Floral still life paintings
Eric Wert, "Nimbus," 2019, Oil on canvas, 60 x 48 in., $46,000

Blue Review Project Space recently announced “Manic Botanic.” Featuring works by over twenty artists, the show celebrates flora in all its diversity and sublimity. It will be exhibited virtually online, and also by appointment to examine works in person.

Co-curated by Garvey|Simon and Brodsky, this collaboration brings together a dealer’s proclivity for theme and an artist’s eye for craft. Featuring drawing, watercolor, metalpoint, painting, photography, and ceramics, each mode seeks to capture the fragility and singularity of its subject. The works are united by their sense of dexterity and detail.

From the organizers:

Meticulous, nuanced petals and sensuous stems belie the ubiquity of their subjects, and gesture towards the deft hand of their makers. Whether miniature or grandiose in scale, these floral icons are utterly ecstatic.

Margot Glass’s delicate graphite and goldpoint dandelions and Dina Brodsky’s diaristic trees are byzantine meditations on impermanence and memory.

Dina Brodsky, "Tree, Mid-Autumn," 2018, Oil on copper, 2.5 x 2.5 in., framed: 10.5 x 10.5 in., $1,650
Dina Brodsky, “Tree, Mid-Autumn,” 2018, Oil on copper, 2.5 x 2.5 in., framed: 10.5 x 10.5 in., $1,650

Miriam Escofet (recent recipient of the BP Portrait Award) and Grace Devito each bring their background in portraiture to their floral still lifes, capturing the subtle nuances and individuality of each bloom.

Floral still life paintings
Marina Kiseleva, “Rococo Tulip Bud,” 2020, Watercolor on vellum, 7 x 5 in., $1200

Eric Wert, Amy Laskin, and Marina Kiselyova celebrate the opulence of their blooms with lavish and decorative detail; conversely, Jordan Wolfson, Tyler Swain, and Melanie Parke each bow to the humble simplicity of their botanicals.

Christopher Adams explores adaptive radiation with ceramics, and Sarah Phillips arranges her specimens into kaleidoscopic patterns, rendering their quotidian subjects surreal and exotic.
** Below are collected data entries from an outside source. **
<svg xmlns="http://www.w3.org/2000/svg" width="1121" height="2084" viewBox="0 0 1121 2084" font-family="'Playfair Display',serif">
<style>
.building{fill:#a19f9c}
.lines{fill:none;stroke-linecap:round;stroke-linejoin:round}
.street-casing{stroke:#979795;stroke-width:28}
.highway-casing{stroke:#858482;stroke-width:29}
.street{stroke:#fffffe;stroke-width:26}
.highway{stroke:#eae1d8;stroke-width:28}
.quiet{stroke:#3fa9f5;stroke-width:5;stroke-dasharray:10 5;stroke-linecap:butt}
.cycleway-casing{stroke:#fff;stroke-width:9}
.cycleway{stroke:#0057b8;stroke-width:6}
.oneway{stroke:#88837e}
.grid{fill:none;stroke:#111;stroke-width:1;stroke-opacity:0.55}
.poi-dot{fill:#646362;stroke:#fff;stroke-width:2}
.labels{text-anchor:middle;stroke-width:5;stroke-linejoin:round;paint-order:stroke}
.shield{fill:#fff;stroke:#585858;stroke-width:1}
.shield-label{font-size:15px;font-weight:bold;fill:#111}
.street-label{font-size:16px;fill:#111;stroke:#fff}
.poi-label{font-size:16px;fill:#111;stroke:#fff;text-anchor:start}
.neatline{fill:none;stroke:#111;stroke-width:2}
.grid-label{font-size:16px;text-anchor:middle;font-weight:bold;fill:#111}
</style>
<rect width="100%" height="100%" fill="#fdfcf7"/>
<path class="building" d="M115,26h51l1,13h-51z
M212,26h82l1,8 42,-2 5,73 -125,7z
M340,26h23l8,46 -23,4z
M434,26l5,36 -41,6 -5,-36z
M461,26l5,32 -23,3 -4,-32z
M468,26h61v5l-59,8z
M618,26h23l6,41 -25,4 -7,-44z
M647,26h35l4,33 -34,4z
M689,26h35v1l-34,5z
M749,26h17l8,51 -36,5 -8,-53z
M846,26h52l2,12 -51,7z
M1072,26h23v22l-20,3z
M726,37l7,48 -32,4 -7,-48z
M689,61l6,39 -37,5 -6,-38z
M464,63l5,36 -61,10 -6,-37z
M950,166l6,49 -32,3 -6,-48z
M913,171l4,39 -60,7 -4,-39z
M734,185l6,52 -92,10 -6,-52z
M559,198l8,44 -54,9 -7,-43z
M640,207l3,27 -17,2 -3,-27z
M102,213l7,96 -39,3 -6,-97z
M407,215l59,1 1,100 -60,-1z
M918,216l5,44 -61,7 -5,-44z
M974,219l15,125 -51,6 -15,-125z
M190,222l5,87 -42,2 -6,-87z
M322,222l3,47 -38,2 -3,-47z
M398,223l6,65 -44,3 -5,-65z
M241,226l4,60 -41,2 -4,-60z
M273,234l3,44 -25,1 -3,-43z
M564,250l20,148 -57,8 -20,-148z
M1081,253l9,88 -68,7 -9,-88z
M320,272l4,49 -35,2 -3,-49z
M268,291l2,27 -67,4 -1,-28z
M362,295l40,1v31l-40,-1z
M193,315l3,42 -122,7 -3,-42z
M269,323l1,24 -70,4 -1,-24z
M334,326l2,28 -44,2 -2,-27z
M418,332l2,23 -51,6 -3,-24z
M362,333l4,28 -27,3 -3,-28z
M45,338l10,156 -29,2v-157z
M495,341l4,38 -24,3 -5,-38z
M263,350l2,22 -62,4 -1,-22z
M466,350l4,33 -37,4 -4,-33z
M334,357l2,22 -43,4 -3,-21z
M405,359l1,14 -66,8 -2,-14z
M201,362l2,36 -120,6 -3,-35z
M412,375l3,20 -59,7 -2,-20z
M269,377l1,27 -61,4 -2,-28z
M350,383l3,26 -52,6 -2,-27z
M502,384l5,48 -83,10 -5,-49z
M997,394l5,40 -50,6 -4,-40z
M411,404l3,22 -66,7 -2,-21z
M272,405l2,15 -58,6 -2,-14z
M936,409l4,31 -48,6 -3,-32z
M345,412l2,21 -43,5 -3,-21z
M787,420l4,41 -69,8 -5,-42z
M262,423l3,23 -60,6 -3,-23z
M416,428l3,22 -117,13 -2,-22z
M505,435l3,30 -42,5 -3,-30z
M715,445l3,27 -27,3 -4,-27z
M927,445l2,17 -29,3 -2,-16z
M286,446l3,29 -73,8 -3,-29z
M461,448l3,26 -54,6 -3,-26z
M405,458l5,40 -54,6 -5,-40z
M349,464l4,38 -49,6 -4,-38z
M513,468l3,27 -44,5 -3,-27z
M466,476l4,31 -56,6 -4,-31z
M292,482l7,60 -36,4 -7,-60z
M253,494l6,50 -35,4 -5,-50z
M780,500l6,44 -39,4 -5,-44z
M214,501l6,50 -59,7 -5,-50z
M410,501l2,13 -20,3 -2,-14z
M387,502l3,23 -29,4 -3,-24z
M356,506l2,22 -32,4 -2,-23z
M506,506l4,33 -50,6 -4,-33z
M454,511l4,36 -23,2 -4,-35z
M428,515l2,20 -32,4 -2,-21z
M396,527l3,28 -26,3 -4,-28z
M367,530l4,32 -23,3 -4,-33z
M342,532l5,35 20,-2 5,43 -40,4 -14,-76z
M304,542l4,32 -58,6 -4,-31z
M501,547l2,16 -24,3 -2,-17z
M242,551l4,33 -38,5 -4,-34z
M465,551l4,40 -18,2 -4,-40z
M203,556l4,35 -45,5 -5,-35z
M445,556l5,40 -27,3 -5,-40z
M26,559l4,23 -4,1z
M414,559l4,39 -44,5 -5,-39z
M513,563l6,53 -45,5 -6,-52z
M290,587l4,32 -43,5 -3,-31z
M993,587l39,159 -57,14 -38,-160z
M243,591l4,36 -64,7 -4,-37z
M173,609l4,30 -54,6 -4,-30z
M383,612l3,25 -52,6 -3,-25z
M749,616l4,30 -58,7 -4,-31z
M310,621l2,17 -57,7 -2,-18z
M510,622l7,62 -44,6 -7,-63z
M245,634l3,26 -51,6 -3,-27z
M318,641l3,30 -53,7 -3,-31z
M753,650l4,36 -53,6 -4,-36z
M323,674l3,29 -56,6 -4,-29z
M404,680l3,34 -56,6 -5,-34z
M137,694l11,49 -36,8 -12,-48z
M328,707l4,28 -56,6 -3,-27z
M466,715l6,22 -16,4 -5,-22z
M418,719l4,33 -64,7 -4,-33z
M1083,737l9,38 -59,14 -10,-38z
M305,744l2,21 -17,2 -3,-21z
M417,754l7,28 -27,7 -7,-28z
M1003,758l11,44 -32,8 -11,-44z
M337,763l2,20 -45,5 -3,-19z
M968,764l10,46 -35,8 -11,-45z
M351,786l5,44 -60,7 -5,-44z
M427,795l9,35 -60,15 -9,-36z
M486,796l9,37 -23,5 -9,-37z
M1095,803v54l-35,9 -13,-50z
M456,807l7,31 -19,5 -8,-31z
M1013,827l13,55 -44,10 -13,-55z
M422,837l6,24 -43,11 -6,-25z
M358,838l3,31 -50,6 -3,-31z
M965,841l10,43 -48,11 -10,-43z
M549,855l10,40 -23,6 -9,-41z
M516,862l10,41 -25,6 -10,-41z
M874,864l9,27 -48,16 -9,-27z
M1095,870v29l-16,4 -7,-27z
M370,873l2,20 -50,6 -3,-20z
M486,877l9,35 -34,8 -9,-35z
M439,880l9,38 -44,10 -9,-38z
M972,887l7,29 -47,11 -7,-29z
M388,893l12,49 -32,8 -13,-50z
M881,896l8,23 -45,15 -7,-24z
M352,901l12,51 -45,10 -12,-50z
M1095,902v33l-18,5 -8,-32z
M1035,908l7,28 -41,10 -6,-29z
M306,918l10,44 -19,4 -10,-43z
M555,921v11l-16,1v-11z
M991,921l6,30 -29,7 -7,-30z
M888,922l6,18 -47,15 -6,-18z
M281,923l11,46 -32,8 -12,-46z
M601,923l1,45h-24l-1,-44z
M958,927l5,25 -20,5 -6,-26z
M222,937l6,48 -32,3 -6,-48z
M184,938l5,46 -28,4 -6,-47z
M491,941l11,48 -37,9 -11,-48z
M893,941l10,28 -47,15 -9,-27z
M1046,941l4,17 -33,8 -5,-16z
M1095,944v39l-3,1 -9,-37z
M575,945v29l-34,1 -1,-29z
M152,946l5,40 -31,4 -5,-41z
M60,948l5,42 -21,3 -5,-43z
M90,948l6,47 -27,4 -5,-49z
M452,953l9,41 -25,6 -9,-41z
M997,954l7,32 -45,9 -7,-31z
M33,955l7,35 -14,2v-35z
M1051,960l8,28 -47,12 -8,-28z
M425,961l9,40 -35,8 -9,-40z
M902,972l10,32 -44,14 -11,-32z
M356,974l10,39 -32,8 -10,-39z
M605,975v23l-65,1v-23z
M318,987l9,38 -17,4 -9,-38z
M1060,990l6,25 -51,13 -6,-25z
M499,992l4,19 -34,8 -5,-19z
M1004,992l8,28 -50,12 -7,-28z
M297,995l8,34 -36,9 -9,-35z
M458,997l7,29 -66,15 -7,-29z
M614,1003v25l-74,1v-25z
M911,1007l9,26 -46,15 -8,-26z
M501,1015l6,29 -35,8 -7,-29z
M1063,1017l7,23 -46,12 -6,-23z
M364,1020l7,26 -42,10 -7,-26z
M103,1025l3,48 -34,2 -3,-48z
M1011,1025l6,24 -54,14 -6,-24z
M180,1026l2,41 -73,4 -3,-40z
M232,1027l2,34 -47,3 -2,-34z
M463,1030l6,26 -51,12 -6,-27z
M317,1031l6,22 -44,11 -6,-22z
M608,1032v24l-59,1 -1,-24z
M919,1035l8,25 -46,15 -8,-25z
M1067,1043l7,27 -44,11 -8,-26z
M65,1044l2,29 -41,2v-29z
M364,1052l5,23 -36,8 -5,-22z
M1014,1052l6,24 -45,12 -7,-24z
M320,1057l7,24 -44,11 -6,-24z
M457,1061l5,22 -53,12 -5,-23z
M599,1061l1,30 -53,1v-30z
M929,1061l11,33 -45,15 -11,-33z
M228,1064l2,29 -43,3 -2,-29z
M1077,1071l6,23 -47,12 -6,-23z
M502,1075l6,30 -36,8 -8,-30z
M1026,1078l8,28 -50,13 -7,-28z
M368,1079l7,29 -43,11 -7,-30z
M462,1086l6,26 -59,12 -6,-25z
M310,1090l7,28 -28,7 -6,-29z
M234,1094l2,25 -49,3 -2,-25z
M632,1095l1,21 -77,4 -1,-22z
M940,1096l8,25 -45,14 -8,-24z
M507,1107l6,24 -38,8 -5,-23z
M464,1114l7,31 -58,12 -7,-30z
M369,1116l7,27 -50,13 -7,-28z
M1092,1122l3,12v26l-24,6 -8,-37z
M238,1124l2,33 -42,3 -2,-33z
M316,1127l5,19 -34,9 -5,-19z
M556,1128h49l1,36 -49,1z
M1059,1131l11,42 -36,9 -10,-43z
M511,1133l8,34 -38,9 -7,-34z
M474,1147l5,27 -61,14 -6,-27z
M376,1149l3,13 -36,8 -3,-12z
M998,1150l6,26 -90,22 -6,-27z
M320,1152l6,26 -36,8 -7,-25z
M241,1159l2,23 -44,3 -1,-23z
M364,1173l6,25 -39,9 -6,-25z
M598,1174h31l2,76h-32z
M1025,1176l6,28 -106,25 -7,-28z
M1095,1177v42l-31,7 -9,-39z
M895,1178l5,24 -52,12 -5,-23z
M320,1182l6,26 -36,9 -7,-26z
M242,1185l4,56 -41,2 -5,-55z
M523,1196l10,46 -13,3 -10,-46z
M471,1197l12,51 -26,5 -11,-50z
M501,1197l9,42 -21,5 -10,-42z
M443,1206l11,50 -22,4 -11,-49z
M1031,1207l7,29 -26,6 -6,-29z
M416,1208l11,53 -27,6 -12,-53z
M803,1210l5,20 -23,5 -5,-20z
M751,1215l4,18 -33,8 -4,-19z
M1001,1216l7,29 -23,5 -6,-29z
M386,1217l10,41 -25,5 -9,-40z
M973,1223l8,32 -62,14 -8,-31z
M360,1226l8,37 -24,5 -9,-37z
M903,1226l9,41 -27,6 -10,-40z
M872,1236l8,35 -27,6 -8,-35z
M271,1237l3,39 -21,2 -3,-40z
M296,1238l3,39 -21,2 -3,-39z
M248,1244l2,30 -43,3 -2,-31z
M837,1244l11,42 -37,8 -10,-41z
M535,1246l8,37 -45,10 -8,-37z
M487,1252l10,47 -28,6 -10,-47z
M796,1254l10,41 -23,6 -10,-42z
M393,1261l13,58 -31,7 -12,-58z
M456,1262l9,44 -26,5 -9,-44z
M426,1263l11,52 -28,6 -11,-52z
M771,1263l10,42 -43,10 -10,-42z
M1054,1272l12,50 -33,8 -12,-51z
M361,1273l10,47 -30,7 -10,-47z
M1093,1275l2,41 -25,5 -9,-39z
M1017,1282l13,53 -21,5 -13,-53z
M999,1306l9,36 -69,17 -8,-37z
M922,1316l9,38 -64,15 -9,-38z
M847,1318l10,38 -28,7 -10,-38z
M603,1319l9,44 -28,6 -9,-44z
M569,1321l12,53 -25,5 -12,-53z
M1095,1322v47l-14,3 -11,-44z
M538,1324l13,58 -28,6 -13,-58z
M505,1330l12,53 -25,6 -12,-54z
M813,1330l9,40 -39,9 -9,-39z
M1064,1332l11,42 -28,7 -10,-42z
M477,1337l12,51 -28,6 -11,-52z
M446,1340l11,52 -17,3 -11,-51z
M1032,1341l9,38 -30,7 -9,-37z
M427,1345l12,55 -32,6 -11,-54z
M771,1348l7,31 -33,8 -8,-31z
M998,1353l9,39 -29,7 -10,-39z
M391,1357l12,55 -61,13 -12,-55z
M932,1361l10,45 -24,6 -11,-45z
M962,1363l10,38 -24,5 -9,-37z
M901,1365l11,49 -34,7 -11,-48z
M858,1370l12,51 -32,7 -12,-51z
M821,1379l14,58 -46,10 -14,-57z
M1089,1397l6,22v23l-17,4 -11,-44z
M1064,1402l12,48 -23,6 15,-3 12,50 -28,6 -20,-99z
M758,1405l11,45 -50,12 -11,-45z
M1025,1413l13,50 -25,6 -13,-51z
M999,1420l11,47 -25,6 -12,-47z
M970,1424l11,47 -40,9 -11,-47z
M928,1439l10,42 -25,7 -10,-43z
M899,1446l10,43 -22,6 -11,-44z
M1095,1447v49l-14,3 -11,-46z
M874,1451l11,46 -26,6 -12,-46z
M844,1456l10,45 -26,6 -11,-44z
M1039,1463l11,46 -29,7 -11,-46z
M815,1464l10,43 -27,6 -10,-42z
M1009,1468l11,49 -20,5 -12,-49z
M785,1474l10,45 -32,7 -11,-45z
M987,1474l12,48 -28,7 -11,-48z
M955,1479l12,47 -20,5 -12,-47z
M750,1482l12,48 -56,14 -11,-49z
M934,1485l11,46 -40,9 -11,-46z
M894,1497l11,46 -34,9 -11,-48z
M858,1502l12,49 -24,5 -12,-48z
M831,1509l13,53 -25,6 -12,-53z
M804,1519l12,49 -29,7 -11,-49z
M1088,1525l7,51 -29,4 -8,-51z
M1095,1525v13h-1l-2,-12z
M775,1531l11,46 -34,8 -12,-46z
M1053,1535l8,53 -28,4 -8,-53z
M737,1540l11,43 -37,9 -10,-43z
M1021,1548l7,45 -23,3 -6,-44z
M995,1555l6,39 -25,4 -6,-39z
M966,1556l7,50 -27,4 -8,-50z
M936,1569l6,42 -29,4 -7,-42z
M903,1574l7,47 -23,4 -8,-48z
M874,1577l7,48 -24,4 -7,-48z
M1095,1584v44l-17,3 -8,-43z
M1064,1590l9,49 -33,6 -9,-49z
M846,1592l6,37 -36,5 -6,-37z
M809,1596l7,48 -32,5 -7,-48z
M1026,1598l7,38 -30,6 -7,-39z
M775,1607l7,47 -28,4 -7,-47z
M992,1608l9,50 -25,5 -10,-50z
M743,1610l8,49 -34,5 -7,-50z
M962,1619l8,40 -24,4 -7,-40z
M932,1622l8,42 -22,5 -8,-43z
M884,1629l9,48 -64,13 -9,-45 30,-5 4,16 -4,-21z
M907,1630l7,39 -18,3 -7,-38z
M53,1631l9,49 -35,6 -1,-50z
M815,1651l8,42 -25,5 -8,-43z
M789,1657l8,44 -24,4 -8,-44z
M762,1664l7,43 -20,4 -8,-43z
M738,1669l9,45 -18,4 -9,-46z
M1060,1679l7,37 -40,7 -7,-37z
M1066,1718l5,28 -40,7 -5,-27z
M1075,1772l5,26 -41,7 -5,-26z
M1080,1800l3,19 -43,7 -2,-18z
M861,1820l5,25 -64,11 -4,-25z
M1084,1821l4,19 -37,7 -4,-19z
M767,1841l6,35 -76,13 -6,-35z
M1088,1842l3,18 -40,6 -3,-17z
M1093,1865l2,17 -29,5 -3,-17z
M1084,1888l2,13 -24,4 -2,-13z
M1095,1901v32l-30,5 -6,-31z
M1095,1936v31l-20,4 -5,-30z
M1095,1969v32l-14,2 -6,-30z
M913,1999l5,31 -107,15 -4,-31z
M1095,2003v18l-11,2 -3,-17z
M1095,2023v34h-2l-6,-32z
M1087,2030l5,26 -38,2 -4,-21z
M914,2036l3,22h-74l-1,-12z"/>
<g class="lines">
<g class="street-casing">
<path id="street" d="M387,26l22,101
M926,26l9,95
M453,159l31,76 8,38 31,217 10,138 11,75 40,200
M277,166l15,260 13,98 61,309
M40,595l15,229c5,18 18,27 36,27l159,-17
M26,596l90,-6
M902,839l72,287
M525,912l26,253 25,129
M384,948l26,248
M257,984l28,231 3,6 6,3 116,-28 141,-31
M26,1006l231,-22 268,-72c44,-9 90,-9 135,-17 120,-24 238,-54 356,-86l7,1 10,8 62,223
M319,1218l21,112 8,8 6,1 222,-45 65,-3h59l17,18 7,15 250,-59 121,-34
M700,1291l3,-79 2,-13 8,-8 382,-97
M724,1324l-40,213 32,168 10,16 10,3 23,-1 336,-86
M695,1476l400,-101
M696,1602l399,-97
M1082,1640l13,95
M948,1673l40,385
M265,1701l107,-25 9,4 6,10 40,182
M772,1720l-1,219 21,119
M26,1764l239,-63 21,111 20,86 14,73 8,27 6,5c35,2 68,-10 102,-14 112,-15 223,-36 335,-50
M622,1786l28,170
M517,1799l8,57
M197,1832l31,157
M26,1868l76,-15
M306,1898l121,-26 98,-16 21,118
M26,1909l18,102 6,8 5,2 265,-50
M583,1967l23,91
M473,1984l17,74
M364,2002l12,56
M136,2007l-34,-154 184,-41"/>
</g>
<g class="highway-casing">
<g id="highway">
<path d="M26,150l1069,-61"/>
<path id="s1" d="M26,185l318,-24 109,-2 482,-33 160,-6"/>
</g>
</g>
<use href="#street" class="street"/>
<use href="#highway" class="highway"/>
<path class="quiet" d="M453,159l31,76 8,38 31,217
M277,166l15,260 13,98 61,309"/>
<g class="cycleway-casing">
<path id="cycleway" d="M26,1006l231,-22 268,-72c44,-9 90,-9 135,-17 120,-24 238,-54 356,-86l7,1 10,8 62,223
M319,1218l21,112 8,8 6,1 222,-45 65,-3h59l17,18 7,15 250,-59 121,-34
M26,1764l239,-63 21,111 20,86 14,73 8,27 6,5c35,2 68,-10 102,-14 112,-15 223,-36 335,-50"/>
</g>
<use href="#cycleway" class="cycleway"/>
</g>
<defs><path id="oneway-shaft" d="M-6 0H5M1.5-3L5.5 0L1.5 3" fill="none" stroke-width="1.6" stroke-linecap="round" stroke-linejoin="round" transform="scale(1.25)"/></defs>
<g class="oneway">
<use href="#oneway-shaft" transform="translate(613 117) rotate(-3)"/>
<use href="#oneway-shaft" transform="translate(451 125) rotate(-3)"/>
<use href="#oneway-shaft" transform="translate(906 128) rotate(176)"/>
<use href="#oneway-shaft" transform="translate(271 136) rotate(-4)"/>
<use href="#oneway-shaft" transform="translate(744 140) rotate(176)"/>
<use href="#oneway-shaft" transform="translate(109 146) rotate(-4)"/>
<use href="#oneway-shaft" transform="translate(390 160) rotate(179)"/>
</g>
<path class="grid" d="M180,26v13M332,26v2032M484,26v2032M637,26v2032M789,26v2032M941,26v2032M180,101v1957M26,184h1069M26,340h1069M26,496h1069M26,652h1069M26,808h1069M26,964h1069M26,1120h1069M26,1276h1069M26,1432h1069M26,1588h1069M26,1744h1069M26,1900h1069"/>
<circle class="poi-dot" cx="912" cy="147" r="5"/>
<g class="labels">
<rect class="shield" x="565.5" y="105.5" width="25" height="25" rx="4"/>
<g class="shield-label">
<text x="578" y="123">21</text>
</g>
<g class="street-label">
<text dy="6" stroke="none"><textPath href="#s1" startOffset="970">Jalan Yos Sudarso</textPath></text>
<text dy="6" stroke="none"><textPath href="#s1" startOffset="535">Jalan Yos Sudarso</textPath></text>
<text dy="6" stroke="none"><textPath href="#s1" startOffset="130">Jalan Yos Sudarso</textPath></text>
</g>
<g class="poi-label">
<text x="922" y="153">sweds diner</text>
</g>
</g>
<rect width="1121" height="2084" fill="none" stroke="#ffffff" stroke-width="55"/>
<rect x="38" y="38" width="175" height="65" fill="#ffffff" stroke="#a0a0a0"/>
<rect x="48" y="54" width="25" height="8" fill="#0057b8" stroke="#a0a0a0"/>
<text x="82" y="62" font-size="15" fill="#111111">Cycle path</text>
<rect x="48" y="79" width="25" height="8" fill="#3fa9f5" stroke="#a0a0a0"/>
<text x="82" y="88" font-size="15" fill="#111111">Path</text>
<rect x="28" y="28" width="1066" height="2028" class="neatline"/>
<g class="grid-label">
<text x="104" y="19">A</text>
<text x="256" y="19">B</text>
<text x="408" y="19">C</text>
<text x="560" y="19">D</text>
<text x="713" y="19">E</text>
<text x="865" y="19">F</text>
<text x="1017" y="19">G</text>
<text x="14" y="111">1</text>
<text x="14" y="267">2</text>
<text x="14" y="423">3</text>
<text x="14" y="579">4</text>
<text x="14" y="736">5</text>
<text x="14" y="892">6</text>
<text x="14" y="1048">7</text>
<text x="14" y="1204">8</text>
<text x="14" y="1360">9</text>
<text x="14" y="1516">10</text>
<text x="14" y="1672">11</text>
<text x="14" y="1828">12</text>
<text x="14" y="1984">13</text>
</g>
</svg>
Jose Escofet’s oil paintings are similarly punched up and surreal.

Jose Escofet, "Metamorphosis of a Snail," 2007, Oil on canvas, 22 x 28 in., $19,400
Jose Escofet, “Metamorphosis of a Snail,” 2007, Oil on canvas, 22 x 28 in., $19,400

A bouquet of fragile monoliths, Frederick Brosen’s watercolor blossoms are feats of gentle precision, L.C. Armstrong’s bomb fuse paintings are laced with an element of danger, Tim Nighswander’s amaryllis photographs are modern memento moris, and Brandy Kraft’s oil paintings are portrait-like in their hybrid specificity.

Floral still life paintings
Brandy Kraft, “Antirrocallis aurantium, Hybrid No. 30,” 2019, Oil on canvas, 23.5 x 23.5 in., $1,600

David Morrison and Mary Reilly’s hyperrealist colored pencil and graphite drawings are charged with a sense of intimacy and rigor, while Jimmy Fike achieves the same effect through his objective, almost scientific lens.

A virtual opening reception for “Manic Botanic” will take place on Thursday, June 18, 2020.

ABOUT THE CURATORS

Elizabeth K. Garvey is the Co-founder and Director of Garvey|Simon (est. in 2010). Previously she was President and Owner of EKG Art Advisory, (1999-2009), and Co-Director of Schmidt-Bingham Gallery (1989-1998). Liz is a member of ArtTable, a distinguished national network of leading women in the visual arts professions, and a founding member of the New York chapter of the Association of Women Art Dealers. With over 30 years of experience in the fine art industry, Liz leverages her professional relationships with other galleries, auction houses, private dealers, and artists to offer boutique art advisory services and an exhibition program championing mid-career and emerging artists.

Dina Brodsky is a contemporary realist, miniaturist painter and curator. She was educated at University of Massachusetts, Amherst and the New York Academy of Art, where she received her MFA. She has taught privately, and in several institutions including the New York Academy of Art, the Art Students League and the Metropolitan Museum of Art.

The Blue Review was established in 2017 by curator and art consultant Trek Lexington. Its mission is to discover and draw attention to contemporary art that is both highly skilled and conceptually rigorous. Their online project space connects artists and collectors through a series of group and solo exhibitions. Committed to exhibiting beautiful, thought-provoking art without compromise, The Blue Review aims to bring art back to art criticism, and art criticism back to art.